Collected data:
━━━━

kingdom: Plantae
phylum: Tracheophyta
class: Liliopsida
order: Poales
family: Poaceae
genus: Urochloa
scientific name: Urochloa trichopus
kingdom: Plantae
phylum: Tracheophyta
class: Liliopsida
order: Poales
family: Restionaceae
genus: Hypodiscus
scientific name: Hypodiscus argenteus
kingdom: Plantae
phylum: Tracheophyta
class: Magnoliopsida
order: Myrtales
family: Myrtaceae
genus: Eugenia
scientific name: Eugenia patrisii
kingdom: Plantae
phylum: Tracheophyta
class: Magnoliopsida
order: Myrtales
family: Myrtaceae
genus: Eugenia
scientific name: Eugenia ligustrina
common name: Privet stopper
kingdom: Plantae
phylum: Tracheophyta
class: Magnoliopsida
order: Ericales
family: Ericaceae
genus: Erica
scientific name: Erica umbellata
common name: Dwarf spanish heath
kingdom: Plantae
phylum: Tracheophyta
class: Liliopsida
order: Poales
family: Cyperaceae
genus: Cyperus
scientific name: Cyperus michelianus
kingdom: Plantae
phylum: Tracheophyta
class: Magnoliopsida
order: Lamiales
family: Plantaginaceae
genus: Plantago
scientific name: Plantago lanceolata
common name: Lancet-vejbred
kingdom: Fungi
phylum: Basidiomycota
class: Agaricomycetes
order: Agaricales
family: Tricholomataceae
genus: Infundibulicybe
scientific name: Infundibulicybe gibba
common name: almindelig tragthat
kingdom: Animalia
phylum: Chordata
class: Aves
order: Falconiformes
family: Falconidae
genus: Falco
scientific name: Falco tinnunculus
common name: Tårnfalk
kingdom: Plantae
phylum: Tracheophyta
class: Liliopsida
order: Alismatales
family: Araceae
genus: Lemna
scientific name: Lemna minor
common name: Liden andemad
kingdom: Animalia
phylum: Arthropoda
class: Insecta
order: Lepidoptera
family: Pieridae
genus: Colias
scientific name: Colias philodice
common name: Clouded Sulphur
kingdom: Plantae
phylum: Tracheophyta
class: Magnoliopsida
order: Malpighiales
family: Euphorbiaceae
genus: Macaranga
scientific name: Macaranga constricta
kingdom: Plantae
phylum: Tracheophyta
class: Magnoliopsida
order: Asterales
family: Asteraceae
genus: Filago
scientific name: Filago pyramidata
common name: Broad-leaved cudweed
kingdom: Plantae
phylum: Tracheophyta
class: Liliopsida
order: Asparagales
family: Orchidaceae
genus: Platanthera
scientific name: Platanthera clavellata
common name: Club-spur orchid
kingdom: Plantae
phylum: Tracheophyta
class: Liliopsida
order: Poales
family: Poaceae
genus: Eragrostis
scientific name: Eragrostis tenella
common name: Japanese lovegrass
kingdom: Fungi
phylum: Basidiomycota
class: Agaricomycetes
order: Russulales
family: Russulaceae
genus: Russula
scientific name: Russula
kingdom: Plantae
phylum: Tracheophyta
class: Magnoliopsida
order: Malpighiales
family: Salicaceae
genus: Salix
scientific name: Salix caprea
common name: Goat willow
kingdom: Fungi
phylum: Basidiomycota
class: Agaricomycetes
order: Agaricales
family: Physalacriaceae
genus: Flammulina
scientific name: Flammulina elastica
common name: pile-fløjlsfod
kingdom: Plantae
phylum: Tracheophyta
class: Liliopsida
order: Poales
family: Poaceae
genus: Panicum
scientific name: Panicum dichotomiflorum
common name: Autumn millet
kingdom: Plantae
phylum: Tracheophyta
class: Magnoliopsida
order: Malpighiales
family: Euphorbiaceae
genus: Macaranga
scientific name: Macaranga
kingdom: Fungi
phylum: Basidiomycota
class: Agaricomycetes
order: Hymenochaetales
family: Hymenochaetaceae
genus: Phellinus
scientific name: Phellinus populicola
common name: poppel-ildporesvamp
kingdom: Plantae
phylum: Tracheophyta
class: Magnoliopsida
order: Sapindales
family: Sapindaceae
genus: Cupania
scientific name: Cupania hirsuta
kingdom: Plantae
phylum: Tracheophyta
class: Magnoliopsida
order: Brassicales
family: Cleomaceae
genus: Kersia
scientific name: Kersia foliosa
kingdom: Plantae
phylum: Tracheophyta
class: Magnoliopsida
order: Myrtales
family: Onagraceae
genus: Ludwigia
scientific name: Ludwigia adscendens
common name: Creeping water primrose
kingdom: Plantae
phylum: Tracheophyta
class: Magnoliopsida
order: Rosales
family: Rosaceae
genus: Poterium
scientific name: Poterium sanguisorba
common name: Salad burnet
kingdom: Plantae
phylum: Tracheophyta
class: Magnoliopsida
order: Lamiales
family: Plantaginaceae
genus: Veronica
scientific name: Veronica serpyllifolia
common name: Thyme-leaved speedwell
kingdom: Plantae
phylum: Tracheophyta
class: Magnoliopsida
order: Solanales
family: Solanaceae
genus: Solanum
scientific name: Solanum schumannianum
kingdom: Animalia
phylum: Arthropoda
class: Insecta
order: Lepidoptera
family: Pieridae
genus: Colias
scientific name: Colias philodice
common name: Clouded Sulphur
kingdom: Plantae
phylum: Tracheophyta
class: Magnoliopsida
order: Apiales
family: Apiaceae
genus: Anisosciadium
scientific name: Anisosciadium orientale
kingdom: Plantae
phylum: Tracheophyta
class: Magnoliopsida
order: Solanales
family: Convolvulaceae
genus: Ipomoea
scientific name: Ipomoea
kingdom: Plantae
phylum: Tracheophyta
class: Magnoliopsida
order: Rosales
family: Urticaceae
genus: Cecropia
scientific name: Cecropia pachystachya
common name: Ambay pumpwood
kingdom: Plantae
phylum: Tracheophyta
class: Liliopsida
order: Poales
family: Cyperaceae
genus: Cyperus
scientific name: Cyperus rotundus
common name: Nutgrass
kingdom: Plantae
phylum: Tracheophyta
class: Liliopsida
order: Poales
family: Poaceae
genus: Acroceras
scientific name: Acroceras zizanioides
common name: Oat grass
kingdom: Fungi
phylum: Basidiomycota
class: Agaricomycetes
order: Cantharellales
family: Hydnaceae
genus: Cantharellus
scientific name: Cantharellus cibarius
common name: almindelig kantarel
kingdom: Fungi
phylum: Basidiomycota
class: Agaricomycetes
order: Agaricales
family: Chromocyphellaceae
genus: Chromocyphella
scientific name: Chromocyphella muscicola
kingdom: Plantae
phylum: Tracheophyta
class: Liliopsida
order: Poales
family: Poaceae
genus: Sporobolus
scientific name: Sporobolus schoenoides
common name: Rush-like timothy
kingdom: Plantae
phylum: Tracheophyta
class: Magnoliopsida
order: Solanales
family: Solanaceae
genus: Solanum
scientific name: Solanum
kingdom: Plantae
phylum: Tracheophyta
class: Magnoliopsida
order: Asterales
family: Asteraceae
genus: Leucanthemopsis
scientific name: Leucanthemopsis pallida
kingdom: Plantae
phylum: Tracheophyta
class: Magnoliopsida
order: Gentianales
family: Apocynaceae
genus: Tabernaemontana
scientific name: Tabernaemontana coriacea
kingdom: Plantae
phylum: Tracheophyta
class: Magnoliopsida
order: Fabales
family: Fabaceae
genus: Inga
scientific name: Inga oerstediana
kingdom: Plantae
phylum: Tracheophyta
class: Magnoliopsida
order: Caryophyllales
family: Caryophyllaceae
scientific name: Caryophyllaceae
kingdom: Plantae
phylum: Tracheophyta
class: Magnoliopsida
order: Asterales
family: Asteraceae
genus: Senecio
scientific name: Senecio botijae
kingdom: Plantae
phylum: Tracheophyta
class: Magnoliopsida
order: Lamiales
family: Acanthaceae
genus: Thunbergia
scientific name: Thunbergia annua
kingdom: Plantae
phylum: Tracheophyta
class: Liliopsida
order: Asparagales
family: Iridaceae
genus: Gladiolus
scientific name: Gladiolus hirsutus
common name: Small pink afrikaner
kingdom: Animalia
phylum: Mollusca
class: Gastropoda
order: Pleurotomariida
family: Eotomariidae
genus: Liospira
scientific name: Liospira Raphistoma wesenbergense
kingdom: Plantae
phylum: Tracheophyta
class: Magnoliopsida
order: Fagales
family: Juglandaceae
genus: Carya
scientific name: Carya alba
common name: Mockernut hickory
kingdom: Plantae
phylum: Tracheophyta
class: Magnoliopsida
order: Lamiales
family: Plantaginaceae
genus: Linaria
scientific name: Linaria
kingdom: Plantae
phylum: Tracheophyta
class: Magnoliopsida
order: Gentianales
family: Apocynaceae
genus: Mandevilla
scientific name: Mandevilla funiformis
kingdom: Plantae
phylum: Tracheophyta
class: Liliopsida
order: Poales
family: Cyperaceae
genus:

━━━━

▸ REQUEST
Starting at the line with "scientific name: Macaranga constricta" and ending at the line with "genus: Eragrostis", write out those lines again, swapping "common name" for "vernacular name" and leaving everything else unchanged.

▸ TASK ANSWER
scientific name: Macaranga constricta
kingdom: Plantae
phylum: Tracheophyta
class: Magnoliopsida
order: Asterales
family: Asteraceae
genus: Filago
scientific name: Filago pyramidata
vernacular name: Broad-leaved cudweed
kingdom: Plantae
phylum: Tracheophyta
class: Liliopsida
order: Asparagales
family: Orchidaceae
genus: Platanthera
scientific name: Platanthera clavellata
vernacular name: Club-spur orchid
kingdom: Plantae
phylum: Tracheophyta
class: Liliopsida
order: Poales
family: Poaceae
genus: Eragrostis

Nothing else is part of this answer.